Becoming offeneded on behalf of other people can also lead to tension, and again it is a situation where it may be best to report a post and let me and the mods deal with it rather than get involved in an argument that might cause you upset.

I don't expect everyone to get on all of the time - it's impossible with so many people on the forums, but it would be good if people could say their piece and then leave it at that - agree to disagree - rather than have protracted arguments.

We're actually doing really well, growing nicely, and all have lots of new friends to play with. Let's try to be positive and keep CC as inclusive as we can, and keep the arguments to a minimum where we can.

Cheers,
Shaun


----------



## zimzum42 (19 Oct 2009)

Chuffy said:


> On the other hand, nor do I feel justified in letting stuff go by without comment.


It's this stance that is going to drive you mad, especially if you follow the same principles out in the real world. You really do have to just let things slide some of the time. Every day I see unpleasantness in the street and hear things which unsettle me, but for my own sanity I've just got to let it pass, especially as in places such as S'pore I'm always going to be on the losing side in an argument in the street.

Fair enough, some days it's a little depressing, but you learn to get over it...

It's even easier in a forum, you can just ignore the thread, when you're stuck in a bus or train and someone's doing something you don't like, there's no escape...

And before someone starts saying I should speak up on the train, well, I'd like to see them take on the large gang of 'yute' that ruined my journey to King's Cross last month, or the crazy window shutting man on the bus in Camberwell, etc etc


----------



## srw (19 Oct 2009)

Chuffy said:


> It seems that there is a lot of tetchiness on the forum these days, see the Cheryl Cole thread in Room 101 and it's counterpart in Cafe for recent examples.



Come and drop into P&L for a bit - we're really quite pleasant to each other most of the time. Cafe is a bit like the pub in a one-pub town - it's got to cater for every market, from the teenagers out for a surreptitious pint after school, through the lads out on the pull all the way to the family out for lunch.



Admin said:


> Becoming offended on behalf of other people can also lead to tension,



Interesting point that.
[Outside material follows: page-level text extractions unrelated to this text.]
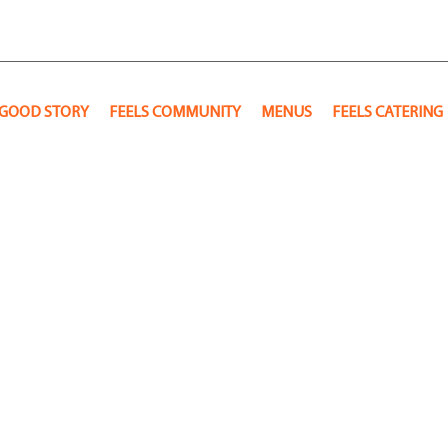
 GOOD STORY
FEELS COMMUNITY
MENUS
FEELS CATERING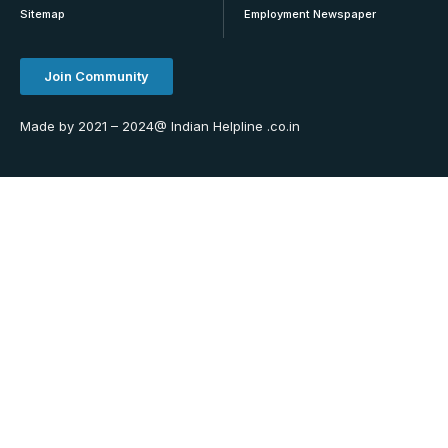
Sitemap
Employment Newspaper
Join Community
Made by 2021 – 2024@ Indian Helpline .co.in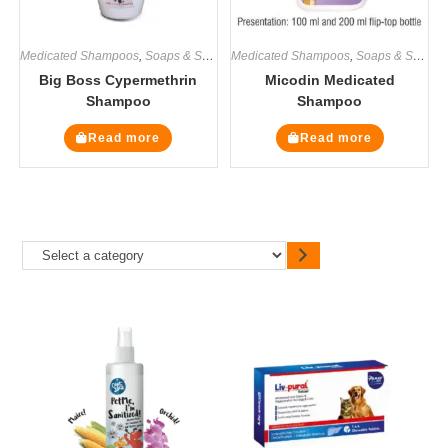
Medicated Shampoos
,
Soaps & Shampoos
Medicated Shampoos
,
Soaps & Shampoos
Big Boss Cypermethrin
Micodin Medicated
Shampoo
Shampoo
Read more
Read more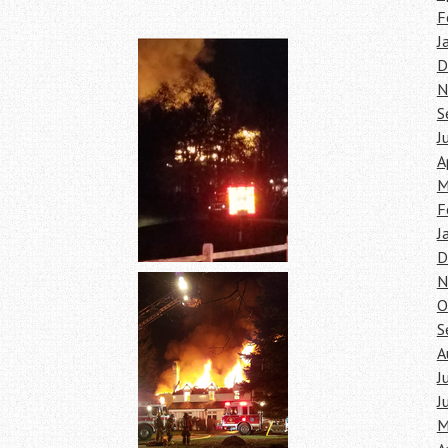
F
J
D
N
S
J
A
M
F
J
D
N
O
S
A
J
J
M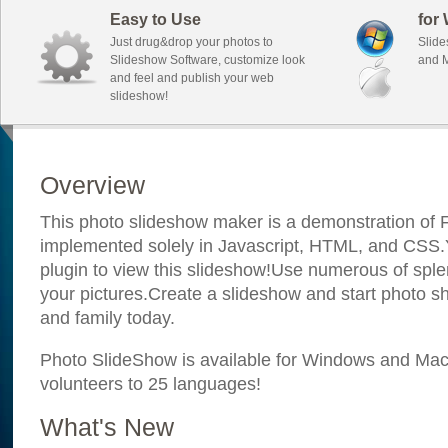
Easy to Use
for
Just drug&drop your photos to
Slide
Slideshow Software, customize look
and M
and feel and publish your web
slideshow!
Overview
This photo slideshow maker is a demonstration of F
implemented solely in Javascript, HTML, and CSS.Y
plugin to view this slideshow!Use numerous of sple
your pictures.Create a slideshow and start photo sh
and family today.
Photo SlideShow is available for Windows and Mac; 
volunteers to 25 languages!
What's New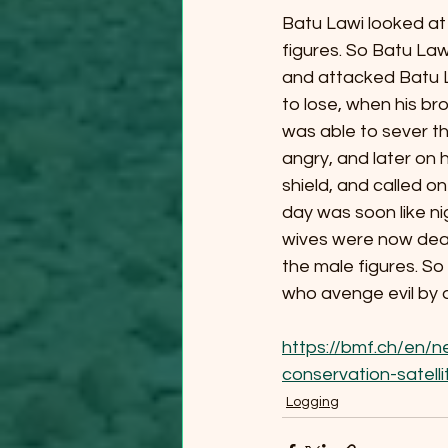
Batu Lawi looked at 
figures. So Batu Law
and attacked Batu La
to lose, when his br
was able to sever t
angry, and later on
shield, and called on
day was soon like ni
wives were now dead;
the male figures. So
who avenge evil by d
https://bmf.ch/en/n
conservation-satel
Logging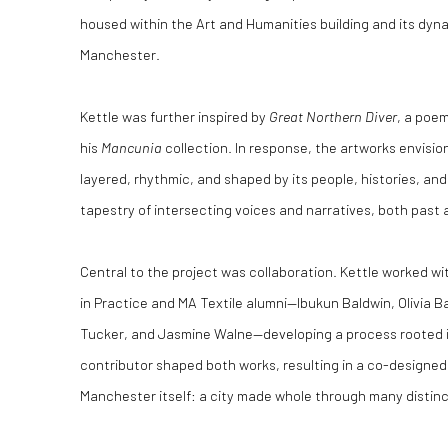
housed within the Art and Humanities building and its dynam
Manchester.
Kettle was further inspired by
Great Northern Diver
, a poe
his
Mancunia
collection. In response, the artworks envisi
layered, rhythmic, and shaped by its people, histories, an
tapestry of intersecting voices and narratives, both past 
Central to the project was collaboration. Kettle worked w
in Practice and MA Textile alumni—Ibukun Baldwin, Olivia B
Tucker, and Jasmine Walne—developing a process rooted 
contributor shaped both works, resulting in a co-designed
Manchester itself: a city made whole through many distinc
I think a lot of people get offended by something, but then think that because it wasn't directly pointed at people "like them" they have no right to be offended, so claim offense on behalf of others.


----------



## rich p (19 Oct 2009)

I started a similar thread a week or two ago which got shunted into 'feedback' where it was seen by very few (as this one will be), locked and drifted into the ether.


----------



## Fab Foodie (19 Oct 2009)

Perfect Virgo said:


> Oh I'm a very agreeable sort!



You'll not last long around here then


----------



## Noodley (19 Oct 2009)

rich p said:


> I started a similar thread a week or two ago which got shunted into 'feedback' where it was seen by very few (as this one will be), locked and drifted into the ether.



Well if people posted things in the correct bit of the forum and encouraged others to leave the Cafe for a bit maybe people would see threads! 

Maybe there should be a Poll:
Do you realise you can start a thread outside Cafe which will get a reply?


----------



## Norm (19 Oct 2009)

Fab Foodie said:


> You'll not last long around here then


Last as agreeable or last as a virgo?


----------



## Perfect Virgo (19 Oct 2009)

Norm said:


> Last as agreeable or last as a virgo?



More like agreeably perfect! 

By the way, I replied surreptiously in P&L before reaching 1,000 posts. A gamble I know but I think I got away with it!


----------



## Dayvo (19 Oct 2009)

Perfect Virgo said:


> More like agreeably perfect!
> 
> By the way, I replied surreptiously in P&L before reaching 1,000 posts. A gamble I know but I think I got away with it!



'They' won't let you make that mistake again, PV!


----------



## ComedyPilot (19 Oct 2009)

I did get a little carried away, didn't I?




[shuffles to door with tail between legs]


Sorry.


----------



## Perfect Virgo (19 Oct 2009)

Dayvo said:


> 'They' won't let you make that mistake again, PV!



Right Dayvo! I won't push my luck.


----------



## Zippy (19 Oct 2009)

Oh dear! Are there any more of those pink wafer things in the biskit barrel? I need a tea!


----------



## snapper_37 (20 Oct 2009)

Just been informed of this thread. 

Chufster I hope you come back soon.   CC is not right without you. 

That's all.


----------



## Fab Foodie (20 Oct 2009)

snapper_37 said:


> Just been informed of this thread.
> 
> Chufster I hope you come back soon.   CC is not right without you.
> 
> That's all.



Has he flounced off?


----------



## Shaun (20 Oct 2009)

Fab Foodie said:


> Has he flounced off?



No, he's just taking a breather for a little while.

Cheers,
Shaun


----------



## Fab Foodie (20 Oct 2009)

Admin said:


> No, he's just taking a breather for a little while.
> 
> Cheers,
> Shaun


Ahhh, bless his little chuffy socks.


----------